* **Task instructions**
Pictures should be left out when the listing below is repeated word for word.

* **Data extracts**
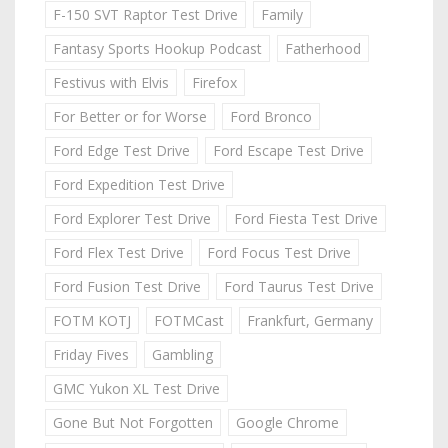
F-150 SVT Raptor Test Drive
Family
Fantasy Sports Hookup Podcast
Fatherhood
Festivus with Elvis
Firefox
For Better or for Worse
Ford Bronco
Ford Edge Test Drive
Ford Escape Test Drive
Ford Expedition Test Drive
Ford Explorer Test Drive
Ford Fiesta Test Drive
Ford Flex Test Drive
Ford Focus Test Drive
Ford Fusion Test Drive
Ford Taurus Test Drive
FOTM KOTJ
FOTMCast
Frankfurt, Germany
Friday Fives
Gambling
GMC Yukon XL Test Drive
Gone But Not Forgotten
Google Chrome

* **Reply**
F-150 SVT Raptor Test Drive
Family
Fantasy Sports Hookup Podcast
Fatherhood
Festivus with Elvis
Firefox
For Better or for Worse
Ford Bronco
Ford Edge Test Drive
Ford Escape Test Drive
Ford Expedition Test Drive
Ford Explorer Test Drive
Ford Fiesta Test Drive
Ford Flex Test Drive
Ford Focus Test Drive
Ford Fusion Test Drive
Ford Taurus Test Drive
FOTM KOTJ
FOTMCast
Frankfurt, Germany
Friday Fives
Gambling
GMC Yukon XL Test Drive
Gone But Not Forgotten
Google Chrome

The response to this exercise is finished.